Thank you....I enjoy this forum, not much bashing at all....I'm a firearms dealer also, those forums are brutal and I don't partake in them. I love this site.


----------



## Freestep (May 1, 2011)

Jmoore728 said:


> ......Does having a showline GSD make it less of a GSD than a working line?


No one said that. It just sounded weird that you said "I'm not concerned about there being showlines" ...as though showlines are something one should be concerned about?



dawnandjr said:


> Link to the pup in the database:
> 
> Bane Vom Haus Berg
> 
> Working line dogs in the pedigree. And I know some are East German lines, but not sure if West German as well. Could be they are just East lines.


You're absolutely right, there are some workin' dawgs in there! Shows you how well I know kennel names, I couldn't tell showline from working line without seeing photos of the dogs and longer pedigrees. 
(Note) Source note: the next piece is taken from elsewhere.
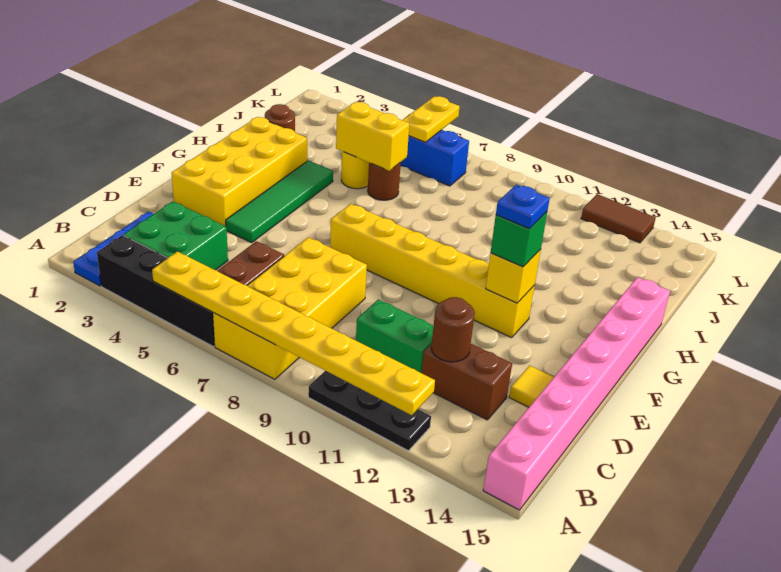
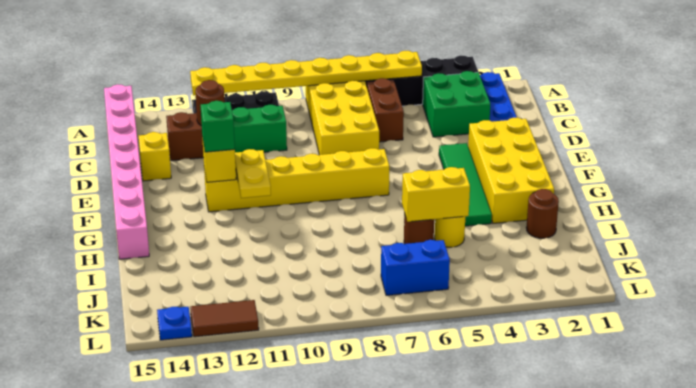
yellow 1x1 tile [509,366,554,407] -> yellow 1x1 brick [139,132,171,181]
blue 1x1 plate [496,185,550,229] -> blue 1x1 plate moved to [157,307,192,340]
yellow 1x2 plate [403,96,460,142] -> yellow 1x2 plate moved to [235,149,271,198]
> I find this dog in the pedigree very interesting for the color:
> 
> KESSY vom Trompetersprung


 There's a discussion going on in another group about black pigment and fading saddles. This is a perfect example of what we are talking about. Off topic, but can anyone speculate where this came from? It seems very common in WGSL, especially in females.


----------



## Jmoore728 (Oct 17, 2013)

Freestep said:


> No one said that. It just sounded weird that you said "I'm not concerned about there being showlines" ...as though showlines are something one should be concerned about?
> 
> 
> 
> ...


Kessy pigment is different... I like the look, I just have never seen one like it....
I couldn't tell the difference between a WL or SL either.....I'm still trying to learn everything I can and this forum has been the most help of anything....a lot of classy, down to earth, respectful people.....Makes it much better on pups as myself


----------



## Liesje (Mar 4, 2007)

Freestep said:


> There's a discussion going on in another group about black pigment and fading saddles. This is a perfect example of what we are talking about. Off topic, but can anyone speculate where this came from? It seems very common in WGSL, especially in females.


Looking at the pedigree on PDB....see several dogs with faded saddles or bitch stripes, and you can bet that most of these photos are, uh, optimized for black and red so it might be more pronounced in person or on a dog that doesn't have a professional photo used.


----------



## cliffson1 (Sep 2, 2006)

Smh....Chile is not Showline ....so can't be all SL pedigree.


----------